On Thursday 14 April 2005 20:29, Richard wrote:
On Thursday 14 April 2005 06:44 pm, Anders Johansson wrote:
If you meant the machine language was so nice you could use it easily without the help of these tools, well, we obviously have different definitions of fun :):) At least my brain needs the text to get an overview. A list of numbers to me is just a list of numbers.
I've read claims that Seymore Cray wrote the first OS for his supercomputer directly in machine language, and in octal code at that. I'm not sure I can force myself to believe that
Anders, once upon a time machine language was all you had. The big jump was to nmemonics like lda, ldb etc as used in assembler. For those that had to program in that environment it became easy. You would look at a word in octal or in lites and recognise op codes and operands.
Like any language it depended on how much you used it. The more you used it the easier it became. I'm sure there are a few grey haired old farts that still can talk machine. Fortunately I have forgotten all that nice stuff, I think. But I can bellieve some old purist did it in machine, primarily to get the speed he needed. We used to call it optimum programming.
But that was a looong time ago, when the world and machines were simpler.

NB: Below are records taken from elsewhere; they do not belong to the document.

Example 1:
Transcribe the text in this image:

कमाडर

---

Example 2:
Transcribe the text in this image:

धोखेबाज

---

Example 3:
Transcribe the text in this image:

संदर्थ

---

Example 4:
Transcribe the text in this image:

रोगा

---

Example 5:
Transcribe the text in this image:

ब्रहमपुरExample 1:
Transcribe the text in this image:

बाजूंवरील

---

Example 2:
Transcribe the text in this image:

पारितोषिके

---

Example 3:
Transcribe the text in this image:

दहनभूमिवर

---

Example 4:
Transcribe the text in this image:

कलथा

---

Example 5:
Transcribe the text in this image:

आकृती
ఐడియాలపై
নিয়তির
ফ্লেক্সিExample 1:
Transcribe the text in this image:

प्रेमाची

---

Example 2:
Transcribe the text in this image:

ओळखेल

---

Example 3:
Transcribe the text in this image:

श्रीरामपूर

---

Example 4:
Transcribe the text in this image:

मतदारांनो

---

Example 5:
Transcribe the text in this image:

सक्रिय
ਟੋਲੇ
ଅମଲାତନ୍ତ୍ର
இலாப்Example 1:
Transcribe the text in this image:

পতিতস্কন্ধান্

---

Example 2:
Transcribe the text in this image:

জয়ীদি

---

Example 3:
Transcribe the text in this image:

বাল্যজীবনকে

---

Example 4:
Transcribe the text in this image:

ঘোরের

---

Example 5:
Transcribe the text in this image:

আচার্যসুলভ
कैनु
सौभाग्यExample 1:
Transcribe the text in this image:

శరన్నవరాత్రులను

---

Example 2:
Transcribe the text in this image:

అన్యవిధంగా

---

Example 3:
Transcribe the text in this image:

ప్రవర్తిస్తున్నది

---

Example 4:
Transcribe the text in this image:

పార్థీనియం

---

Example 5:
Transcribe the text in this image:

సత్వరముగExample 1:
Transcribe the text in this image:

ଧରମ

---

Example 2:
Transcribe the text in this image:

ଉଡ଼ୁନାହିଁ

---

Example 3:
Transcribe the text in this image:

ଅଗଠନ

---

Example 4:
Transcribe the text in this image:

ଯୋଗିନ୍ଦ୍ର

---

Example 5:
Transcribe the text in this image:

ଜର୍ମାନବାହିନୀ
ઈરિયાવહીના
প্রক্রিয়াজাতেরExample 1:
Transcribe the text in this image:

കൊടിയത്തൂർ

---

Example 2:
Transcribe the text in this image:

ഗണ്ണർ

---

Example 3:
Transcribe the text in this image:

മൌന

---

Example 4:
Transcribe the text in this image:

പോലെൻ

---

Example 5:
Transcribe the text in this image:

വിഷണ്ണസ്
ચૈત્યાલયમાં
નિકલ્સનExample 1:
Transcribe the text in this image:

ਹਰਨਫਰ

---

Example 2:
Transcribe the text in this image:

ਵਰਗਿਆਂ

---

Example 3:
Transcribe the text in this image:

Geez you're bringing back memories (nightmares.) I'm hardly an old fart -- no grey hair yet. But, I remember writing assembly/ml programs on my first computer -- an Atari 800 (6502) -- without an assembler. Couldn't afford a lot of software or a floppy drive. Just me, the Atari, a tape recorder, and some books. I'd code on paper, convert instructions to hex, then make a second pass to resolve addresses and add offsets. I think I made a pretty fine two-pass compiler.